Record set.
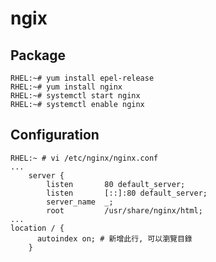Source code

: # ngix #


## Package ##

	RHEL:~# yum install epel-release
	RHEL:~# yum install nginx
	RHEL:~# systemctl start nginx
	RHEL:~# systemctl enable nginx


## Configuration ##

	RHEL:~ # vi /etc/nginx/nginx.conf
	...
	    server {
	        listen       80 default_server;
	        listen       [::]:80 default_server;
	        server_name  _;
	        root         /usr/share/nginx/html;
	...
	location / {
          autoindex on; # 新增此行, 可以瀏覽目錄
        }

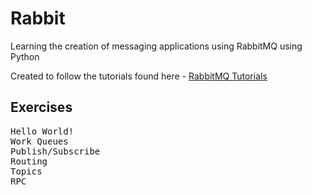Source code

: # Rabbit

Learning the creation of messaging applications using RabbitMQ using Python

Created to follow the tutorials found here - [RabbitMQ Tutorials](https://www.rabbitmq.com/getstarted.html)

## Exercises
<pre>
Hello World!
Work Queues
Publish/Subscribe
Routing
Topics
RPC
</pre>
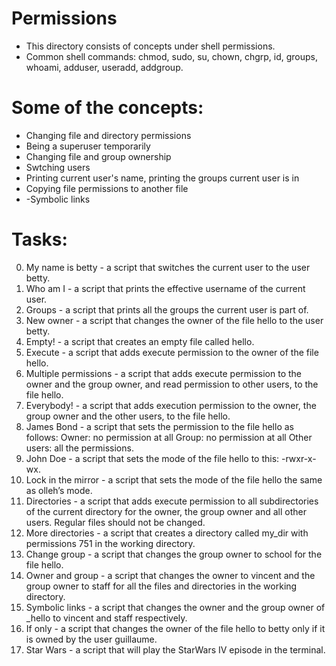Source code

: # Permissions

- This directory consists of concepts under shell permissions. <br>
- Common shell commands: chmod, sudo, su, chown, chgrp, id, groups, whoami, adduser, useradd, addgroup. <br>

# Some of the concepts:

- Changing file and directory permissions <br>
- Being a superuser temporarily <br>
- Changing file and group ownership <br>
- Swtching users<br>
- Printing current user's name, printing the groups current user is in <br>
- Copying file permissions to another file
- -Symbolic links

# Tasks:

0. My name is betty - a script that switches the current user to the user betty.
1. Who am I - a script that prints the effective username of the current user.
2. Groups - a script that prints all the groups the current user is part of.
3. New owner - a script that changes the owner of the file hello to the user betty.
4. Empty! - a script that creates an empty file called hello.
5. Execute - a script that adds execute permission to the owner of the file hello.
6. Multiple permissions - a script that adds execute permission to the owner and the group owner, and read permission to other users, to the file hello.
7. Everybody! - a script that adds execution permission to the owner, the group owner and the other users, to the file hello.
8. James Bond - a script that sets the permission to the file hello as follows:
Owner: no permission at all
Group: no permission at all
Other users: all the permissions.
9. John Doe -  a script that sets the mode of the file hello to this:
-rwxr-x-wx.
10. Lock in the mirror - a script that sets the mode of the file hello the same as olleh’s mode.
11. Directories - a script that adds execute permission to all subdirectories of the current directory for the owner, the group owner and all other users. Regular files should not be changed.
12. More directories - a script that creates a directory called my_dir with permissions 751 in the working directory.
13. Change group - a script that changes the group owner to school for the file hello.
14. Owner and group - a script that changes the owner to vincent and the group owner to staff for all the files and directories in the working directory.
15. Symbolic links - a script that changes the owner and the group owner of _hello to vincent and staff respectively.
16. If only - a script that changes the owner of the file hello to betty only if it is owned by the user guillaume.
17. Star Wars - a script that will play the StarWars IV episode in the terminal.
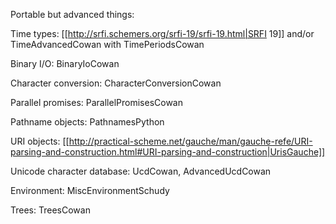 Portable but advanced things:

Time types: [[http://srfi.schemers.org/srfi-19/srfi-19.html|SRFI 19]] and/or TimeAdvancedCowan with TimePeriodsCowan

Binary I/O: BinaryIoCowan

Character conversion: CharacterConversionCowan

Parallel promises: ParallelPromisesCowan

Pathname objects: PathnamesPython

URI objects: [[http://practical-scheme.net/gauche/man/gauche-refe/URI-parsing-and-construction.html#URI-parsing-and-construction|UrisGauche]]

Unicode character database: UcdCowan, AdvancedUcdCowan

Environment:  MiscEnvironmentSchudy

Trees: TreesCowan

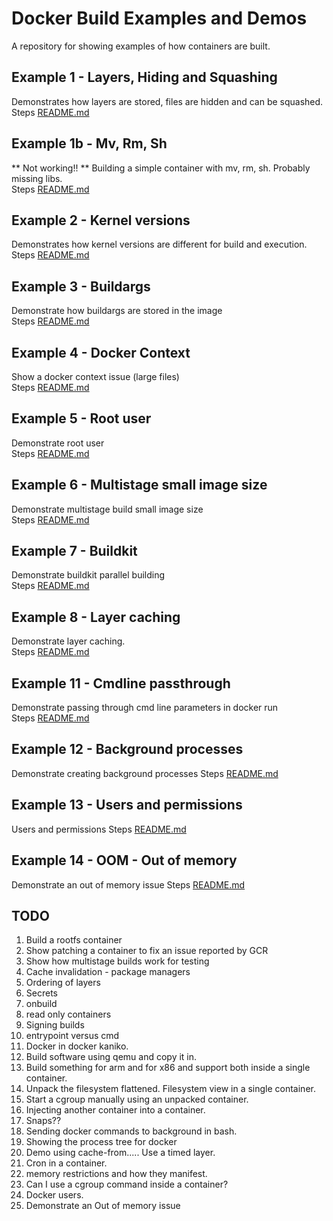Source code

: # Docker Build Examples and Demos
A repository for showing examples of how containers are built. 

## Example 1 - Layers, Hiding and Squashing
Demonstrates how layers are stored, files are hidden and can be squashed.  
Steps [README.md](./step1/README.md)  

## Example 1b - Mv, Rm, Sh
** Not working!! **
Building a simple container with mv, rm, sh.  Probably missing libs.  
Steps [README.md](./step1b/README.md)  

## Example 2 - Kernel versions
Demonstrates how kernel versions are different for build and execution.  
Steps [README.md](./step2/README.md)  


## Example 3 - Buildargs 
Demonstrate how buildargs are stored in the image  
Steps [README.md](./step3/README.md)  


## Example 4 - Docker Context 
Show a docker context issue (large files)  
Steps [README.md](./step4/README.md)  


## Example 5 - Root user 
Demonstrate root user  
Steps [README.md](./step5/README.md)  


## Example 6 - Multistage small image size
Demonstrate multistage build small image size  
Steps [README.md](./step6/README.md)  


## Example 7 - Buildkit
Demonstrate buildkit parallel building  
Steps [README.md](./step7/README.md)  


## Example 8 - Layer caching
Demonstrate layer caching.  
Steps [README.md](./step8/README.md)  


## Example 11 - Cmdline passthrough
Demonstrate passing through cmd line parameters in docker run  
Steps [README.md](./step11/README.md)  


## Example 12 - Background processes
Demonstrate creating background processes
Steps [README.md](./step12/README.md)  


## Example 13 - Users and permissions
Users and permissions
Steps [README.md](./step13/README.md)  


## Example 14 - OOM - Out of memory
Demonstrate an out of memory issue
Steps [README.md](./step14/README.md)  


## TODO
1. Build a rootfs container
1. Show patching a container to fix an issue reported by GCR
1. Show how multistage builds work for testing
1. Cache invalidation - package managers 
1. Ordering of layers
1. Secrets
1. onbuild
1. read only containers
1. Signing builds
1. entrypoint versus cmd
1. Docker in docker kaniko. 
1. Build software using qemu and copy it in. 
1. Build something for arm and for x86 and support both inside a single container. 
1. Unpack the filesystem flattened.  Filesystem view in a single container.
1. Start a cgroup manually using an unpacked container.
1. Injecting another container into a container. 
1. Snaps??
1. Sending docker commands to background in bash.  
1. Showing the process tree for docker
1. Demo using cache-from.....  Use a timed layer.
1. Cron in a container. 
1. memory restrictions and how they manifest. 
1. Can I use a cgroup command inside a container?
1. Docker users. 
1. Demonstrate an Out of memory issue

Description of the task.
Using the listing above, copy exactly the line that contains "Steps [README.md](./step11/README.md)", the line that contains "1. Show patching", and each line that falls between them.

Expected answer.
Steps [README.md](./step11/README.md)  


## Example 12 - Background processes
Demonstrate creating background processes
Steps [README.md](./step12/README.md)  


## Example 13 - Users and permissions
Users and permissions
Steps [README.md](./step13/README.md)  


## Example 14 - OOM - Out of memory
Demonstrate an out of memory issue
Steps [README.md](./step14/README.md)  


## TODO
1. Build a rootfs container
1. Show patching a container to fix an issue reported by GCR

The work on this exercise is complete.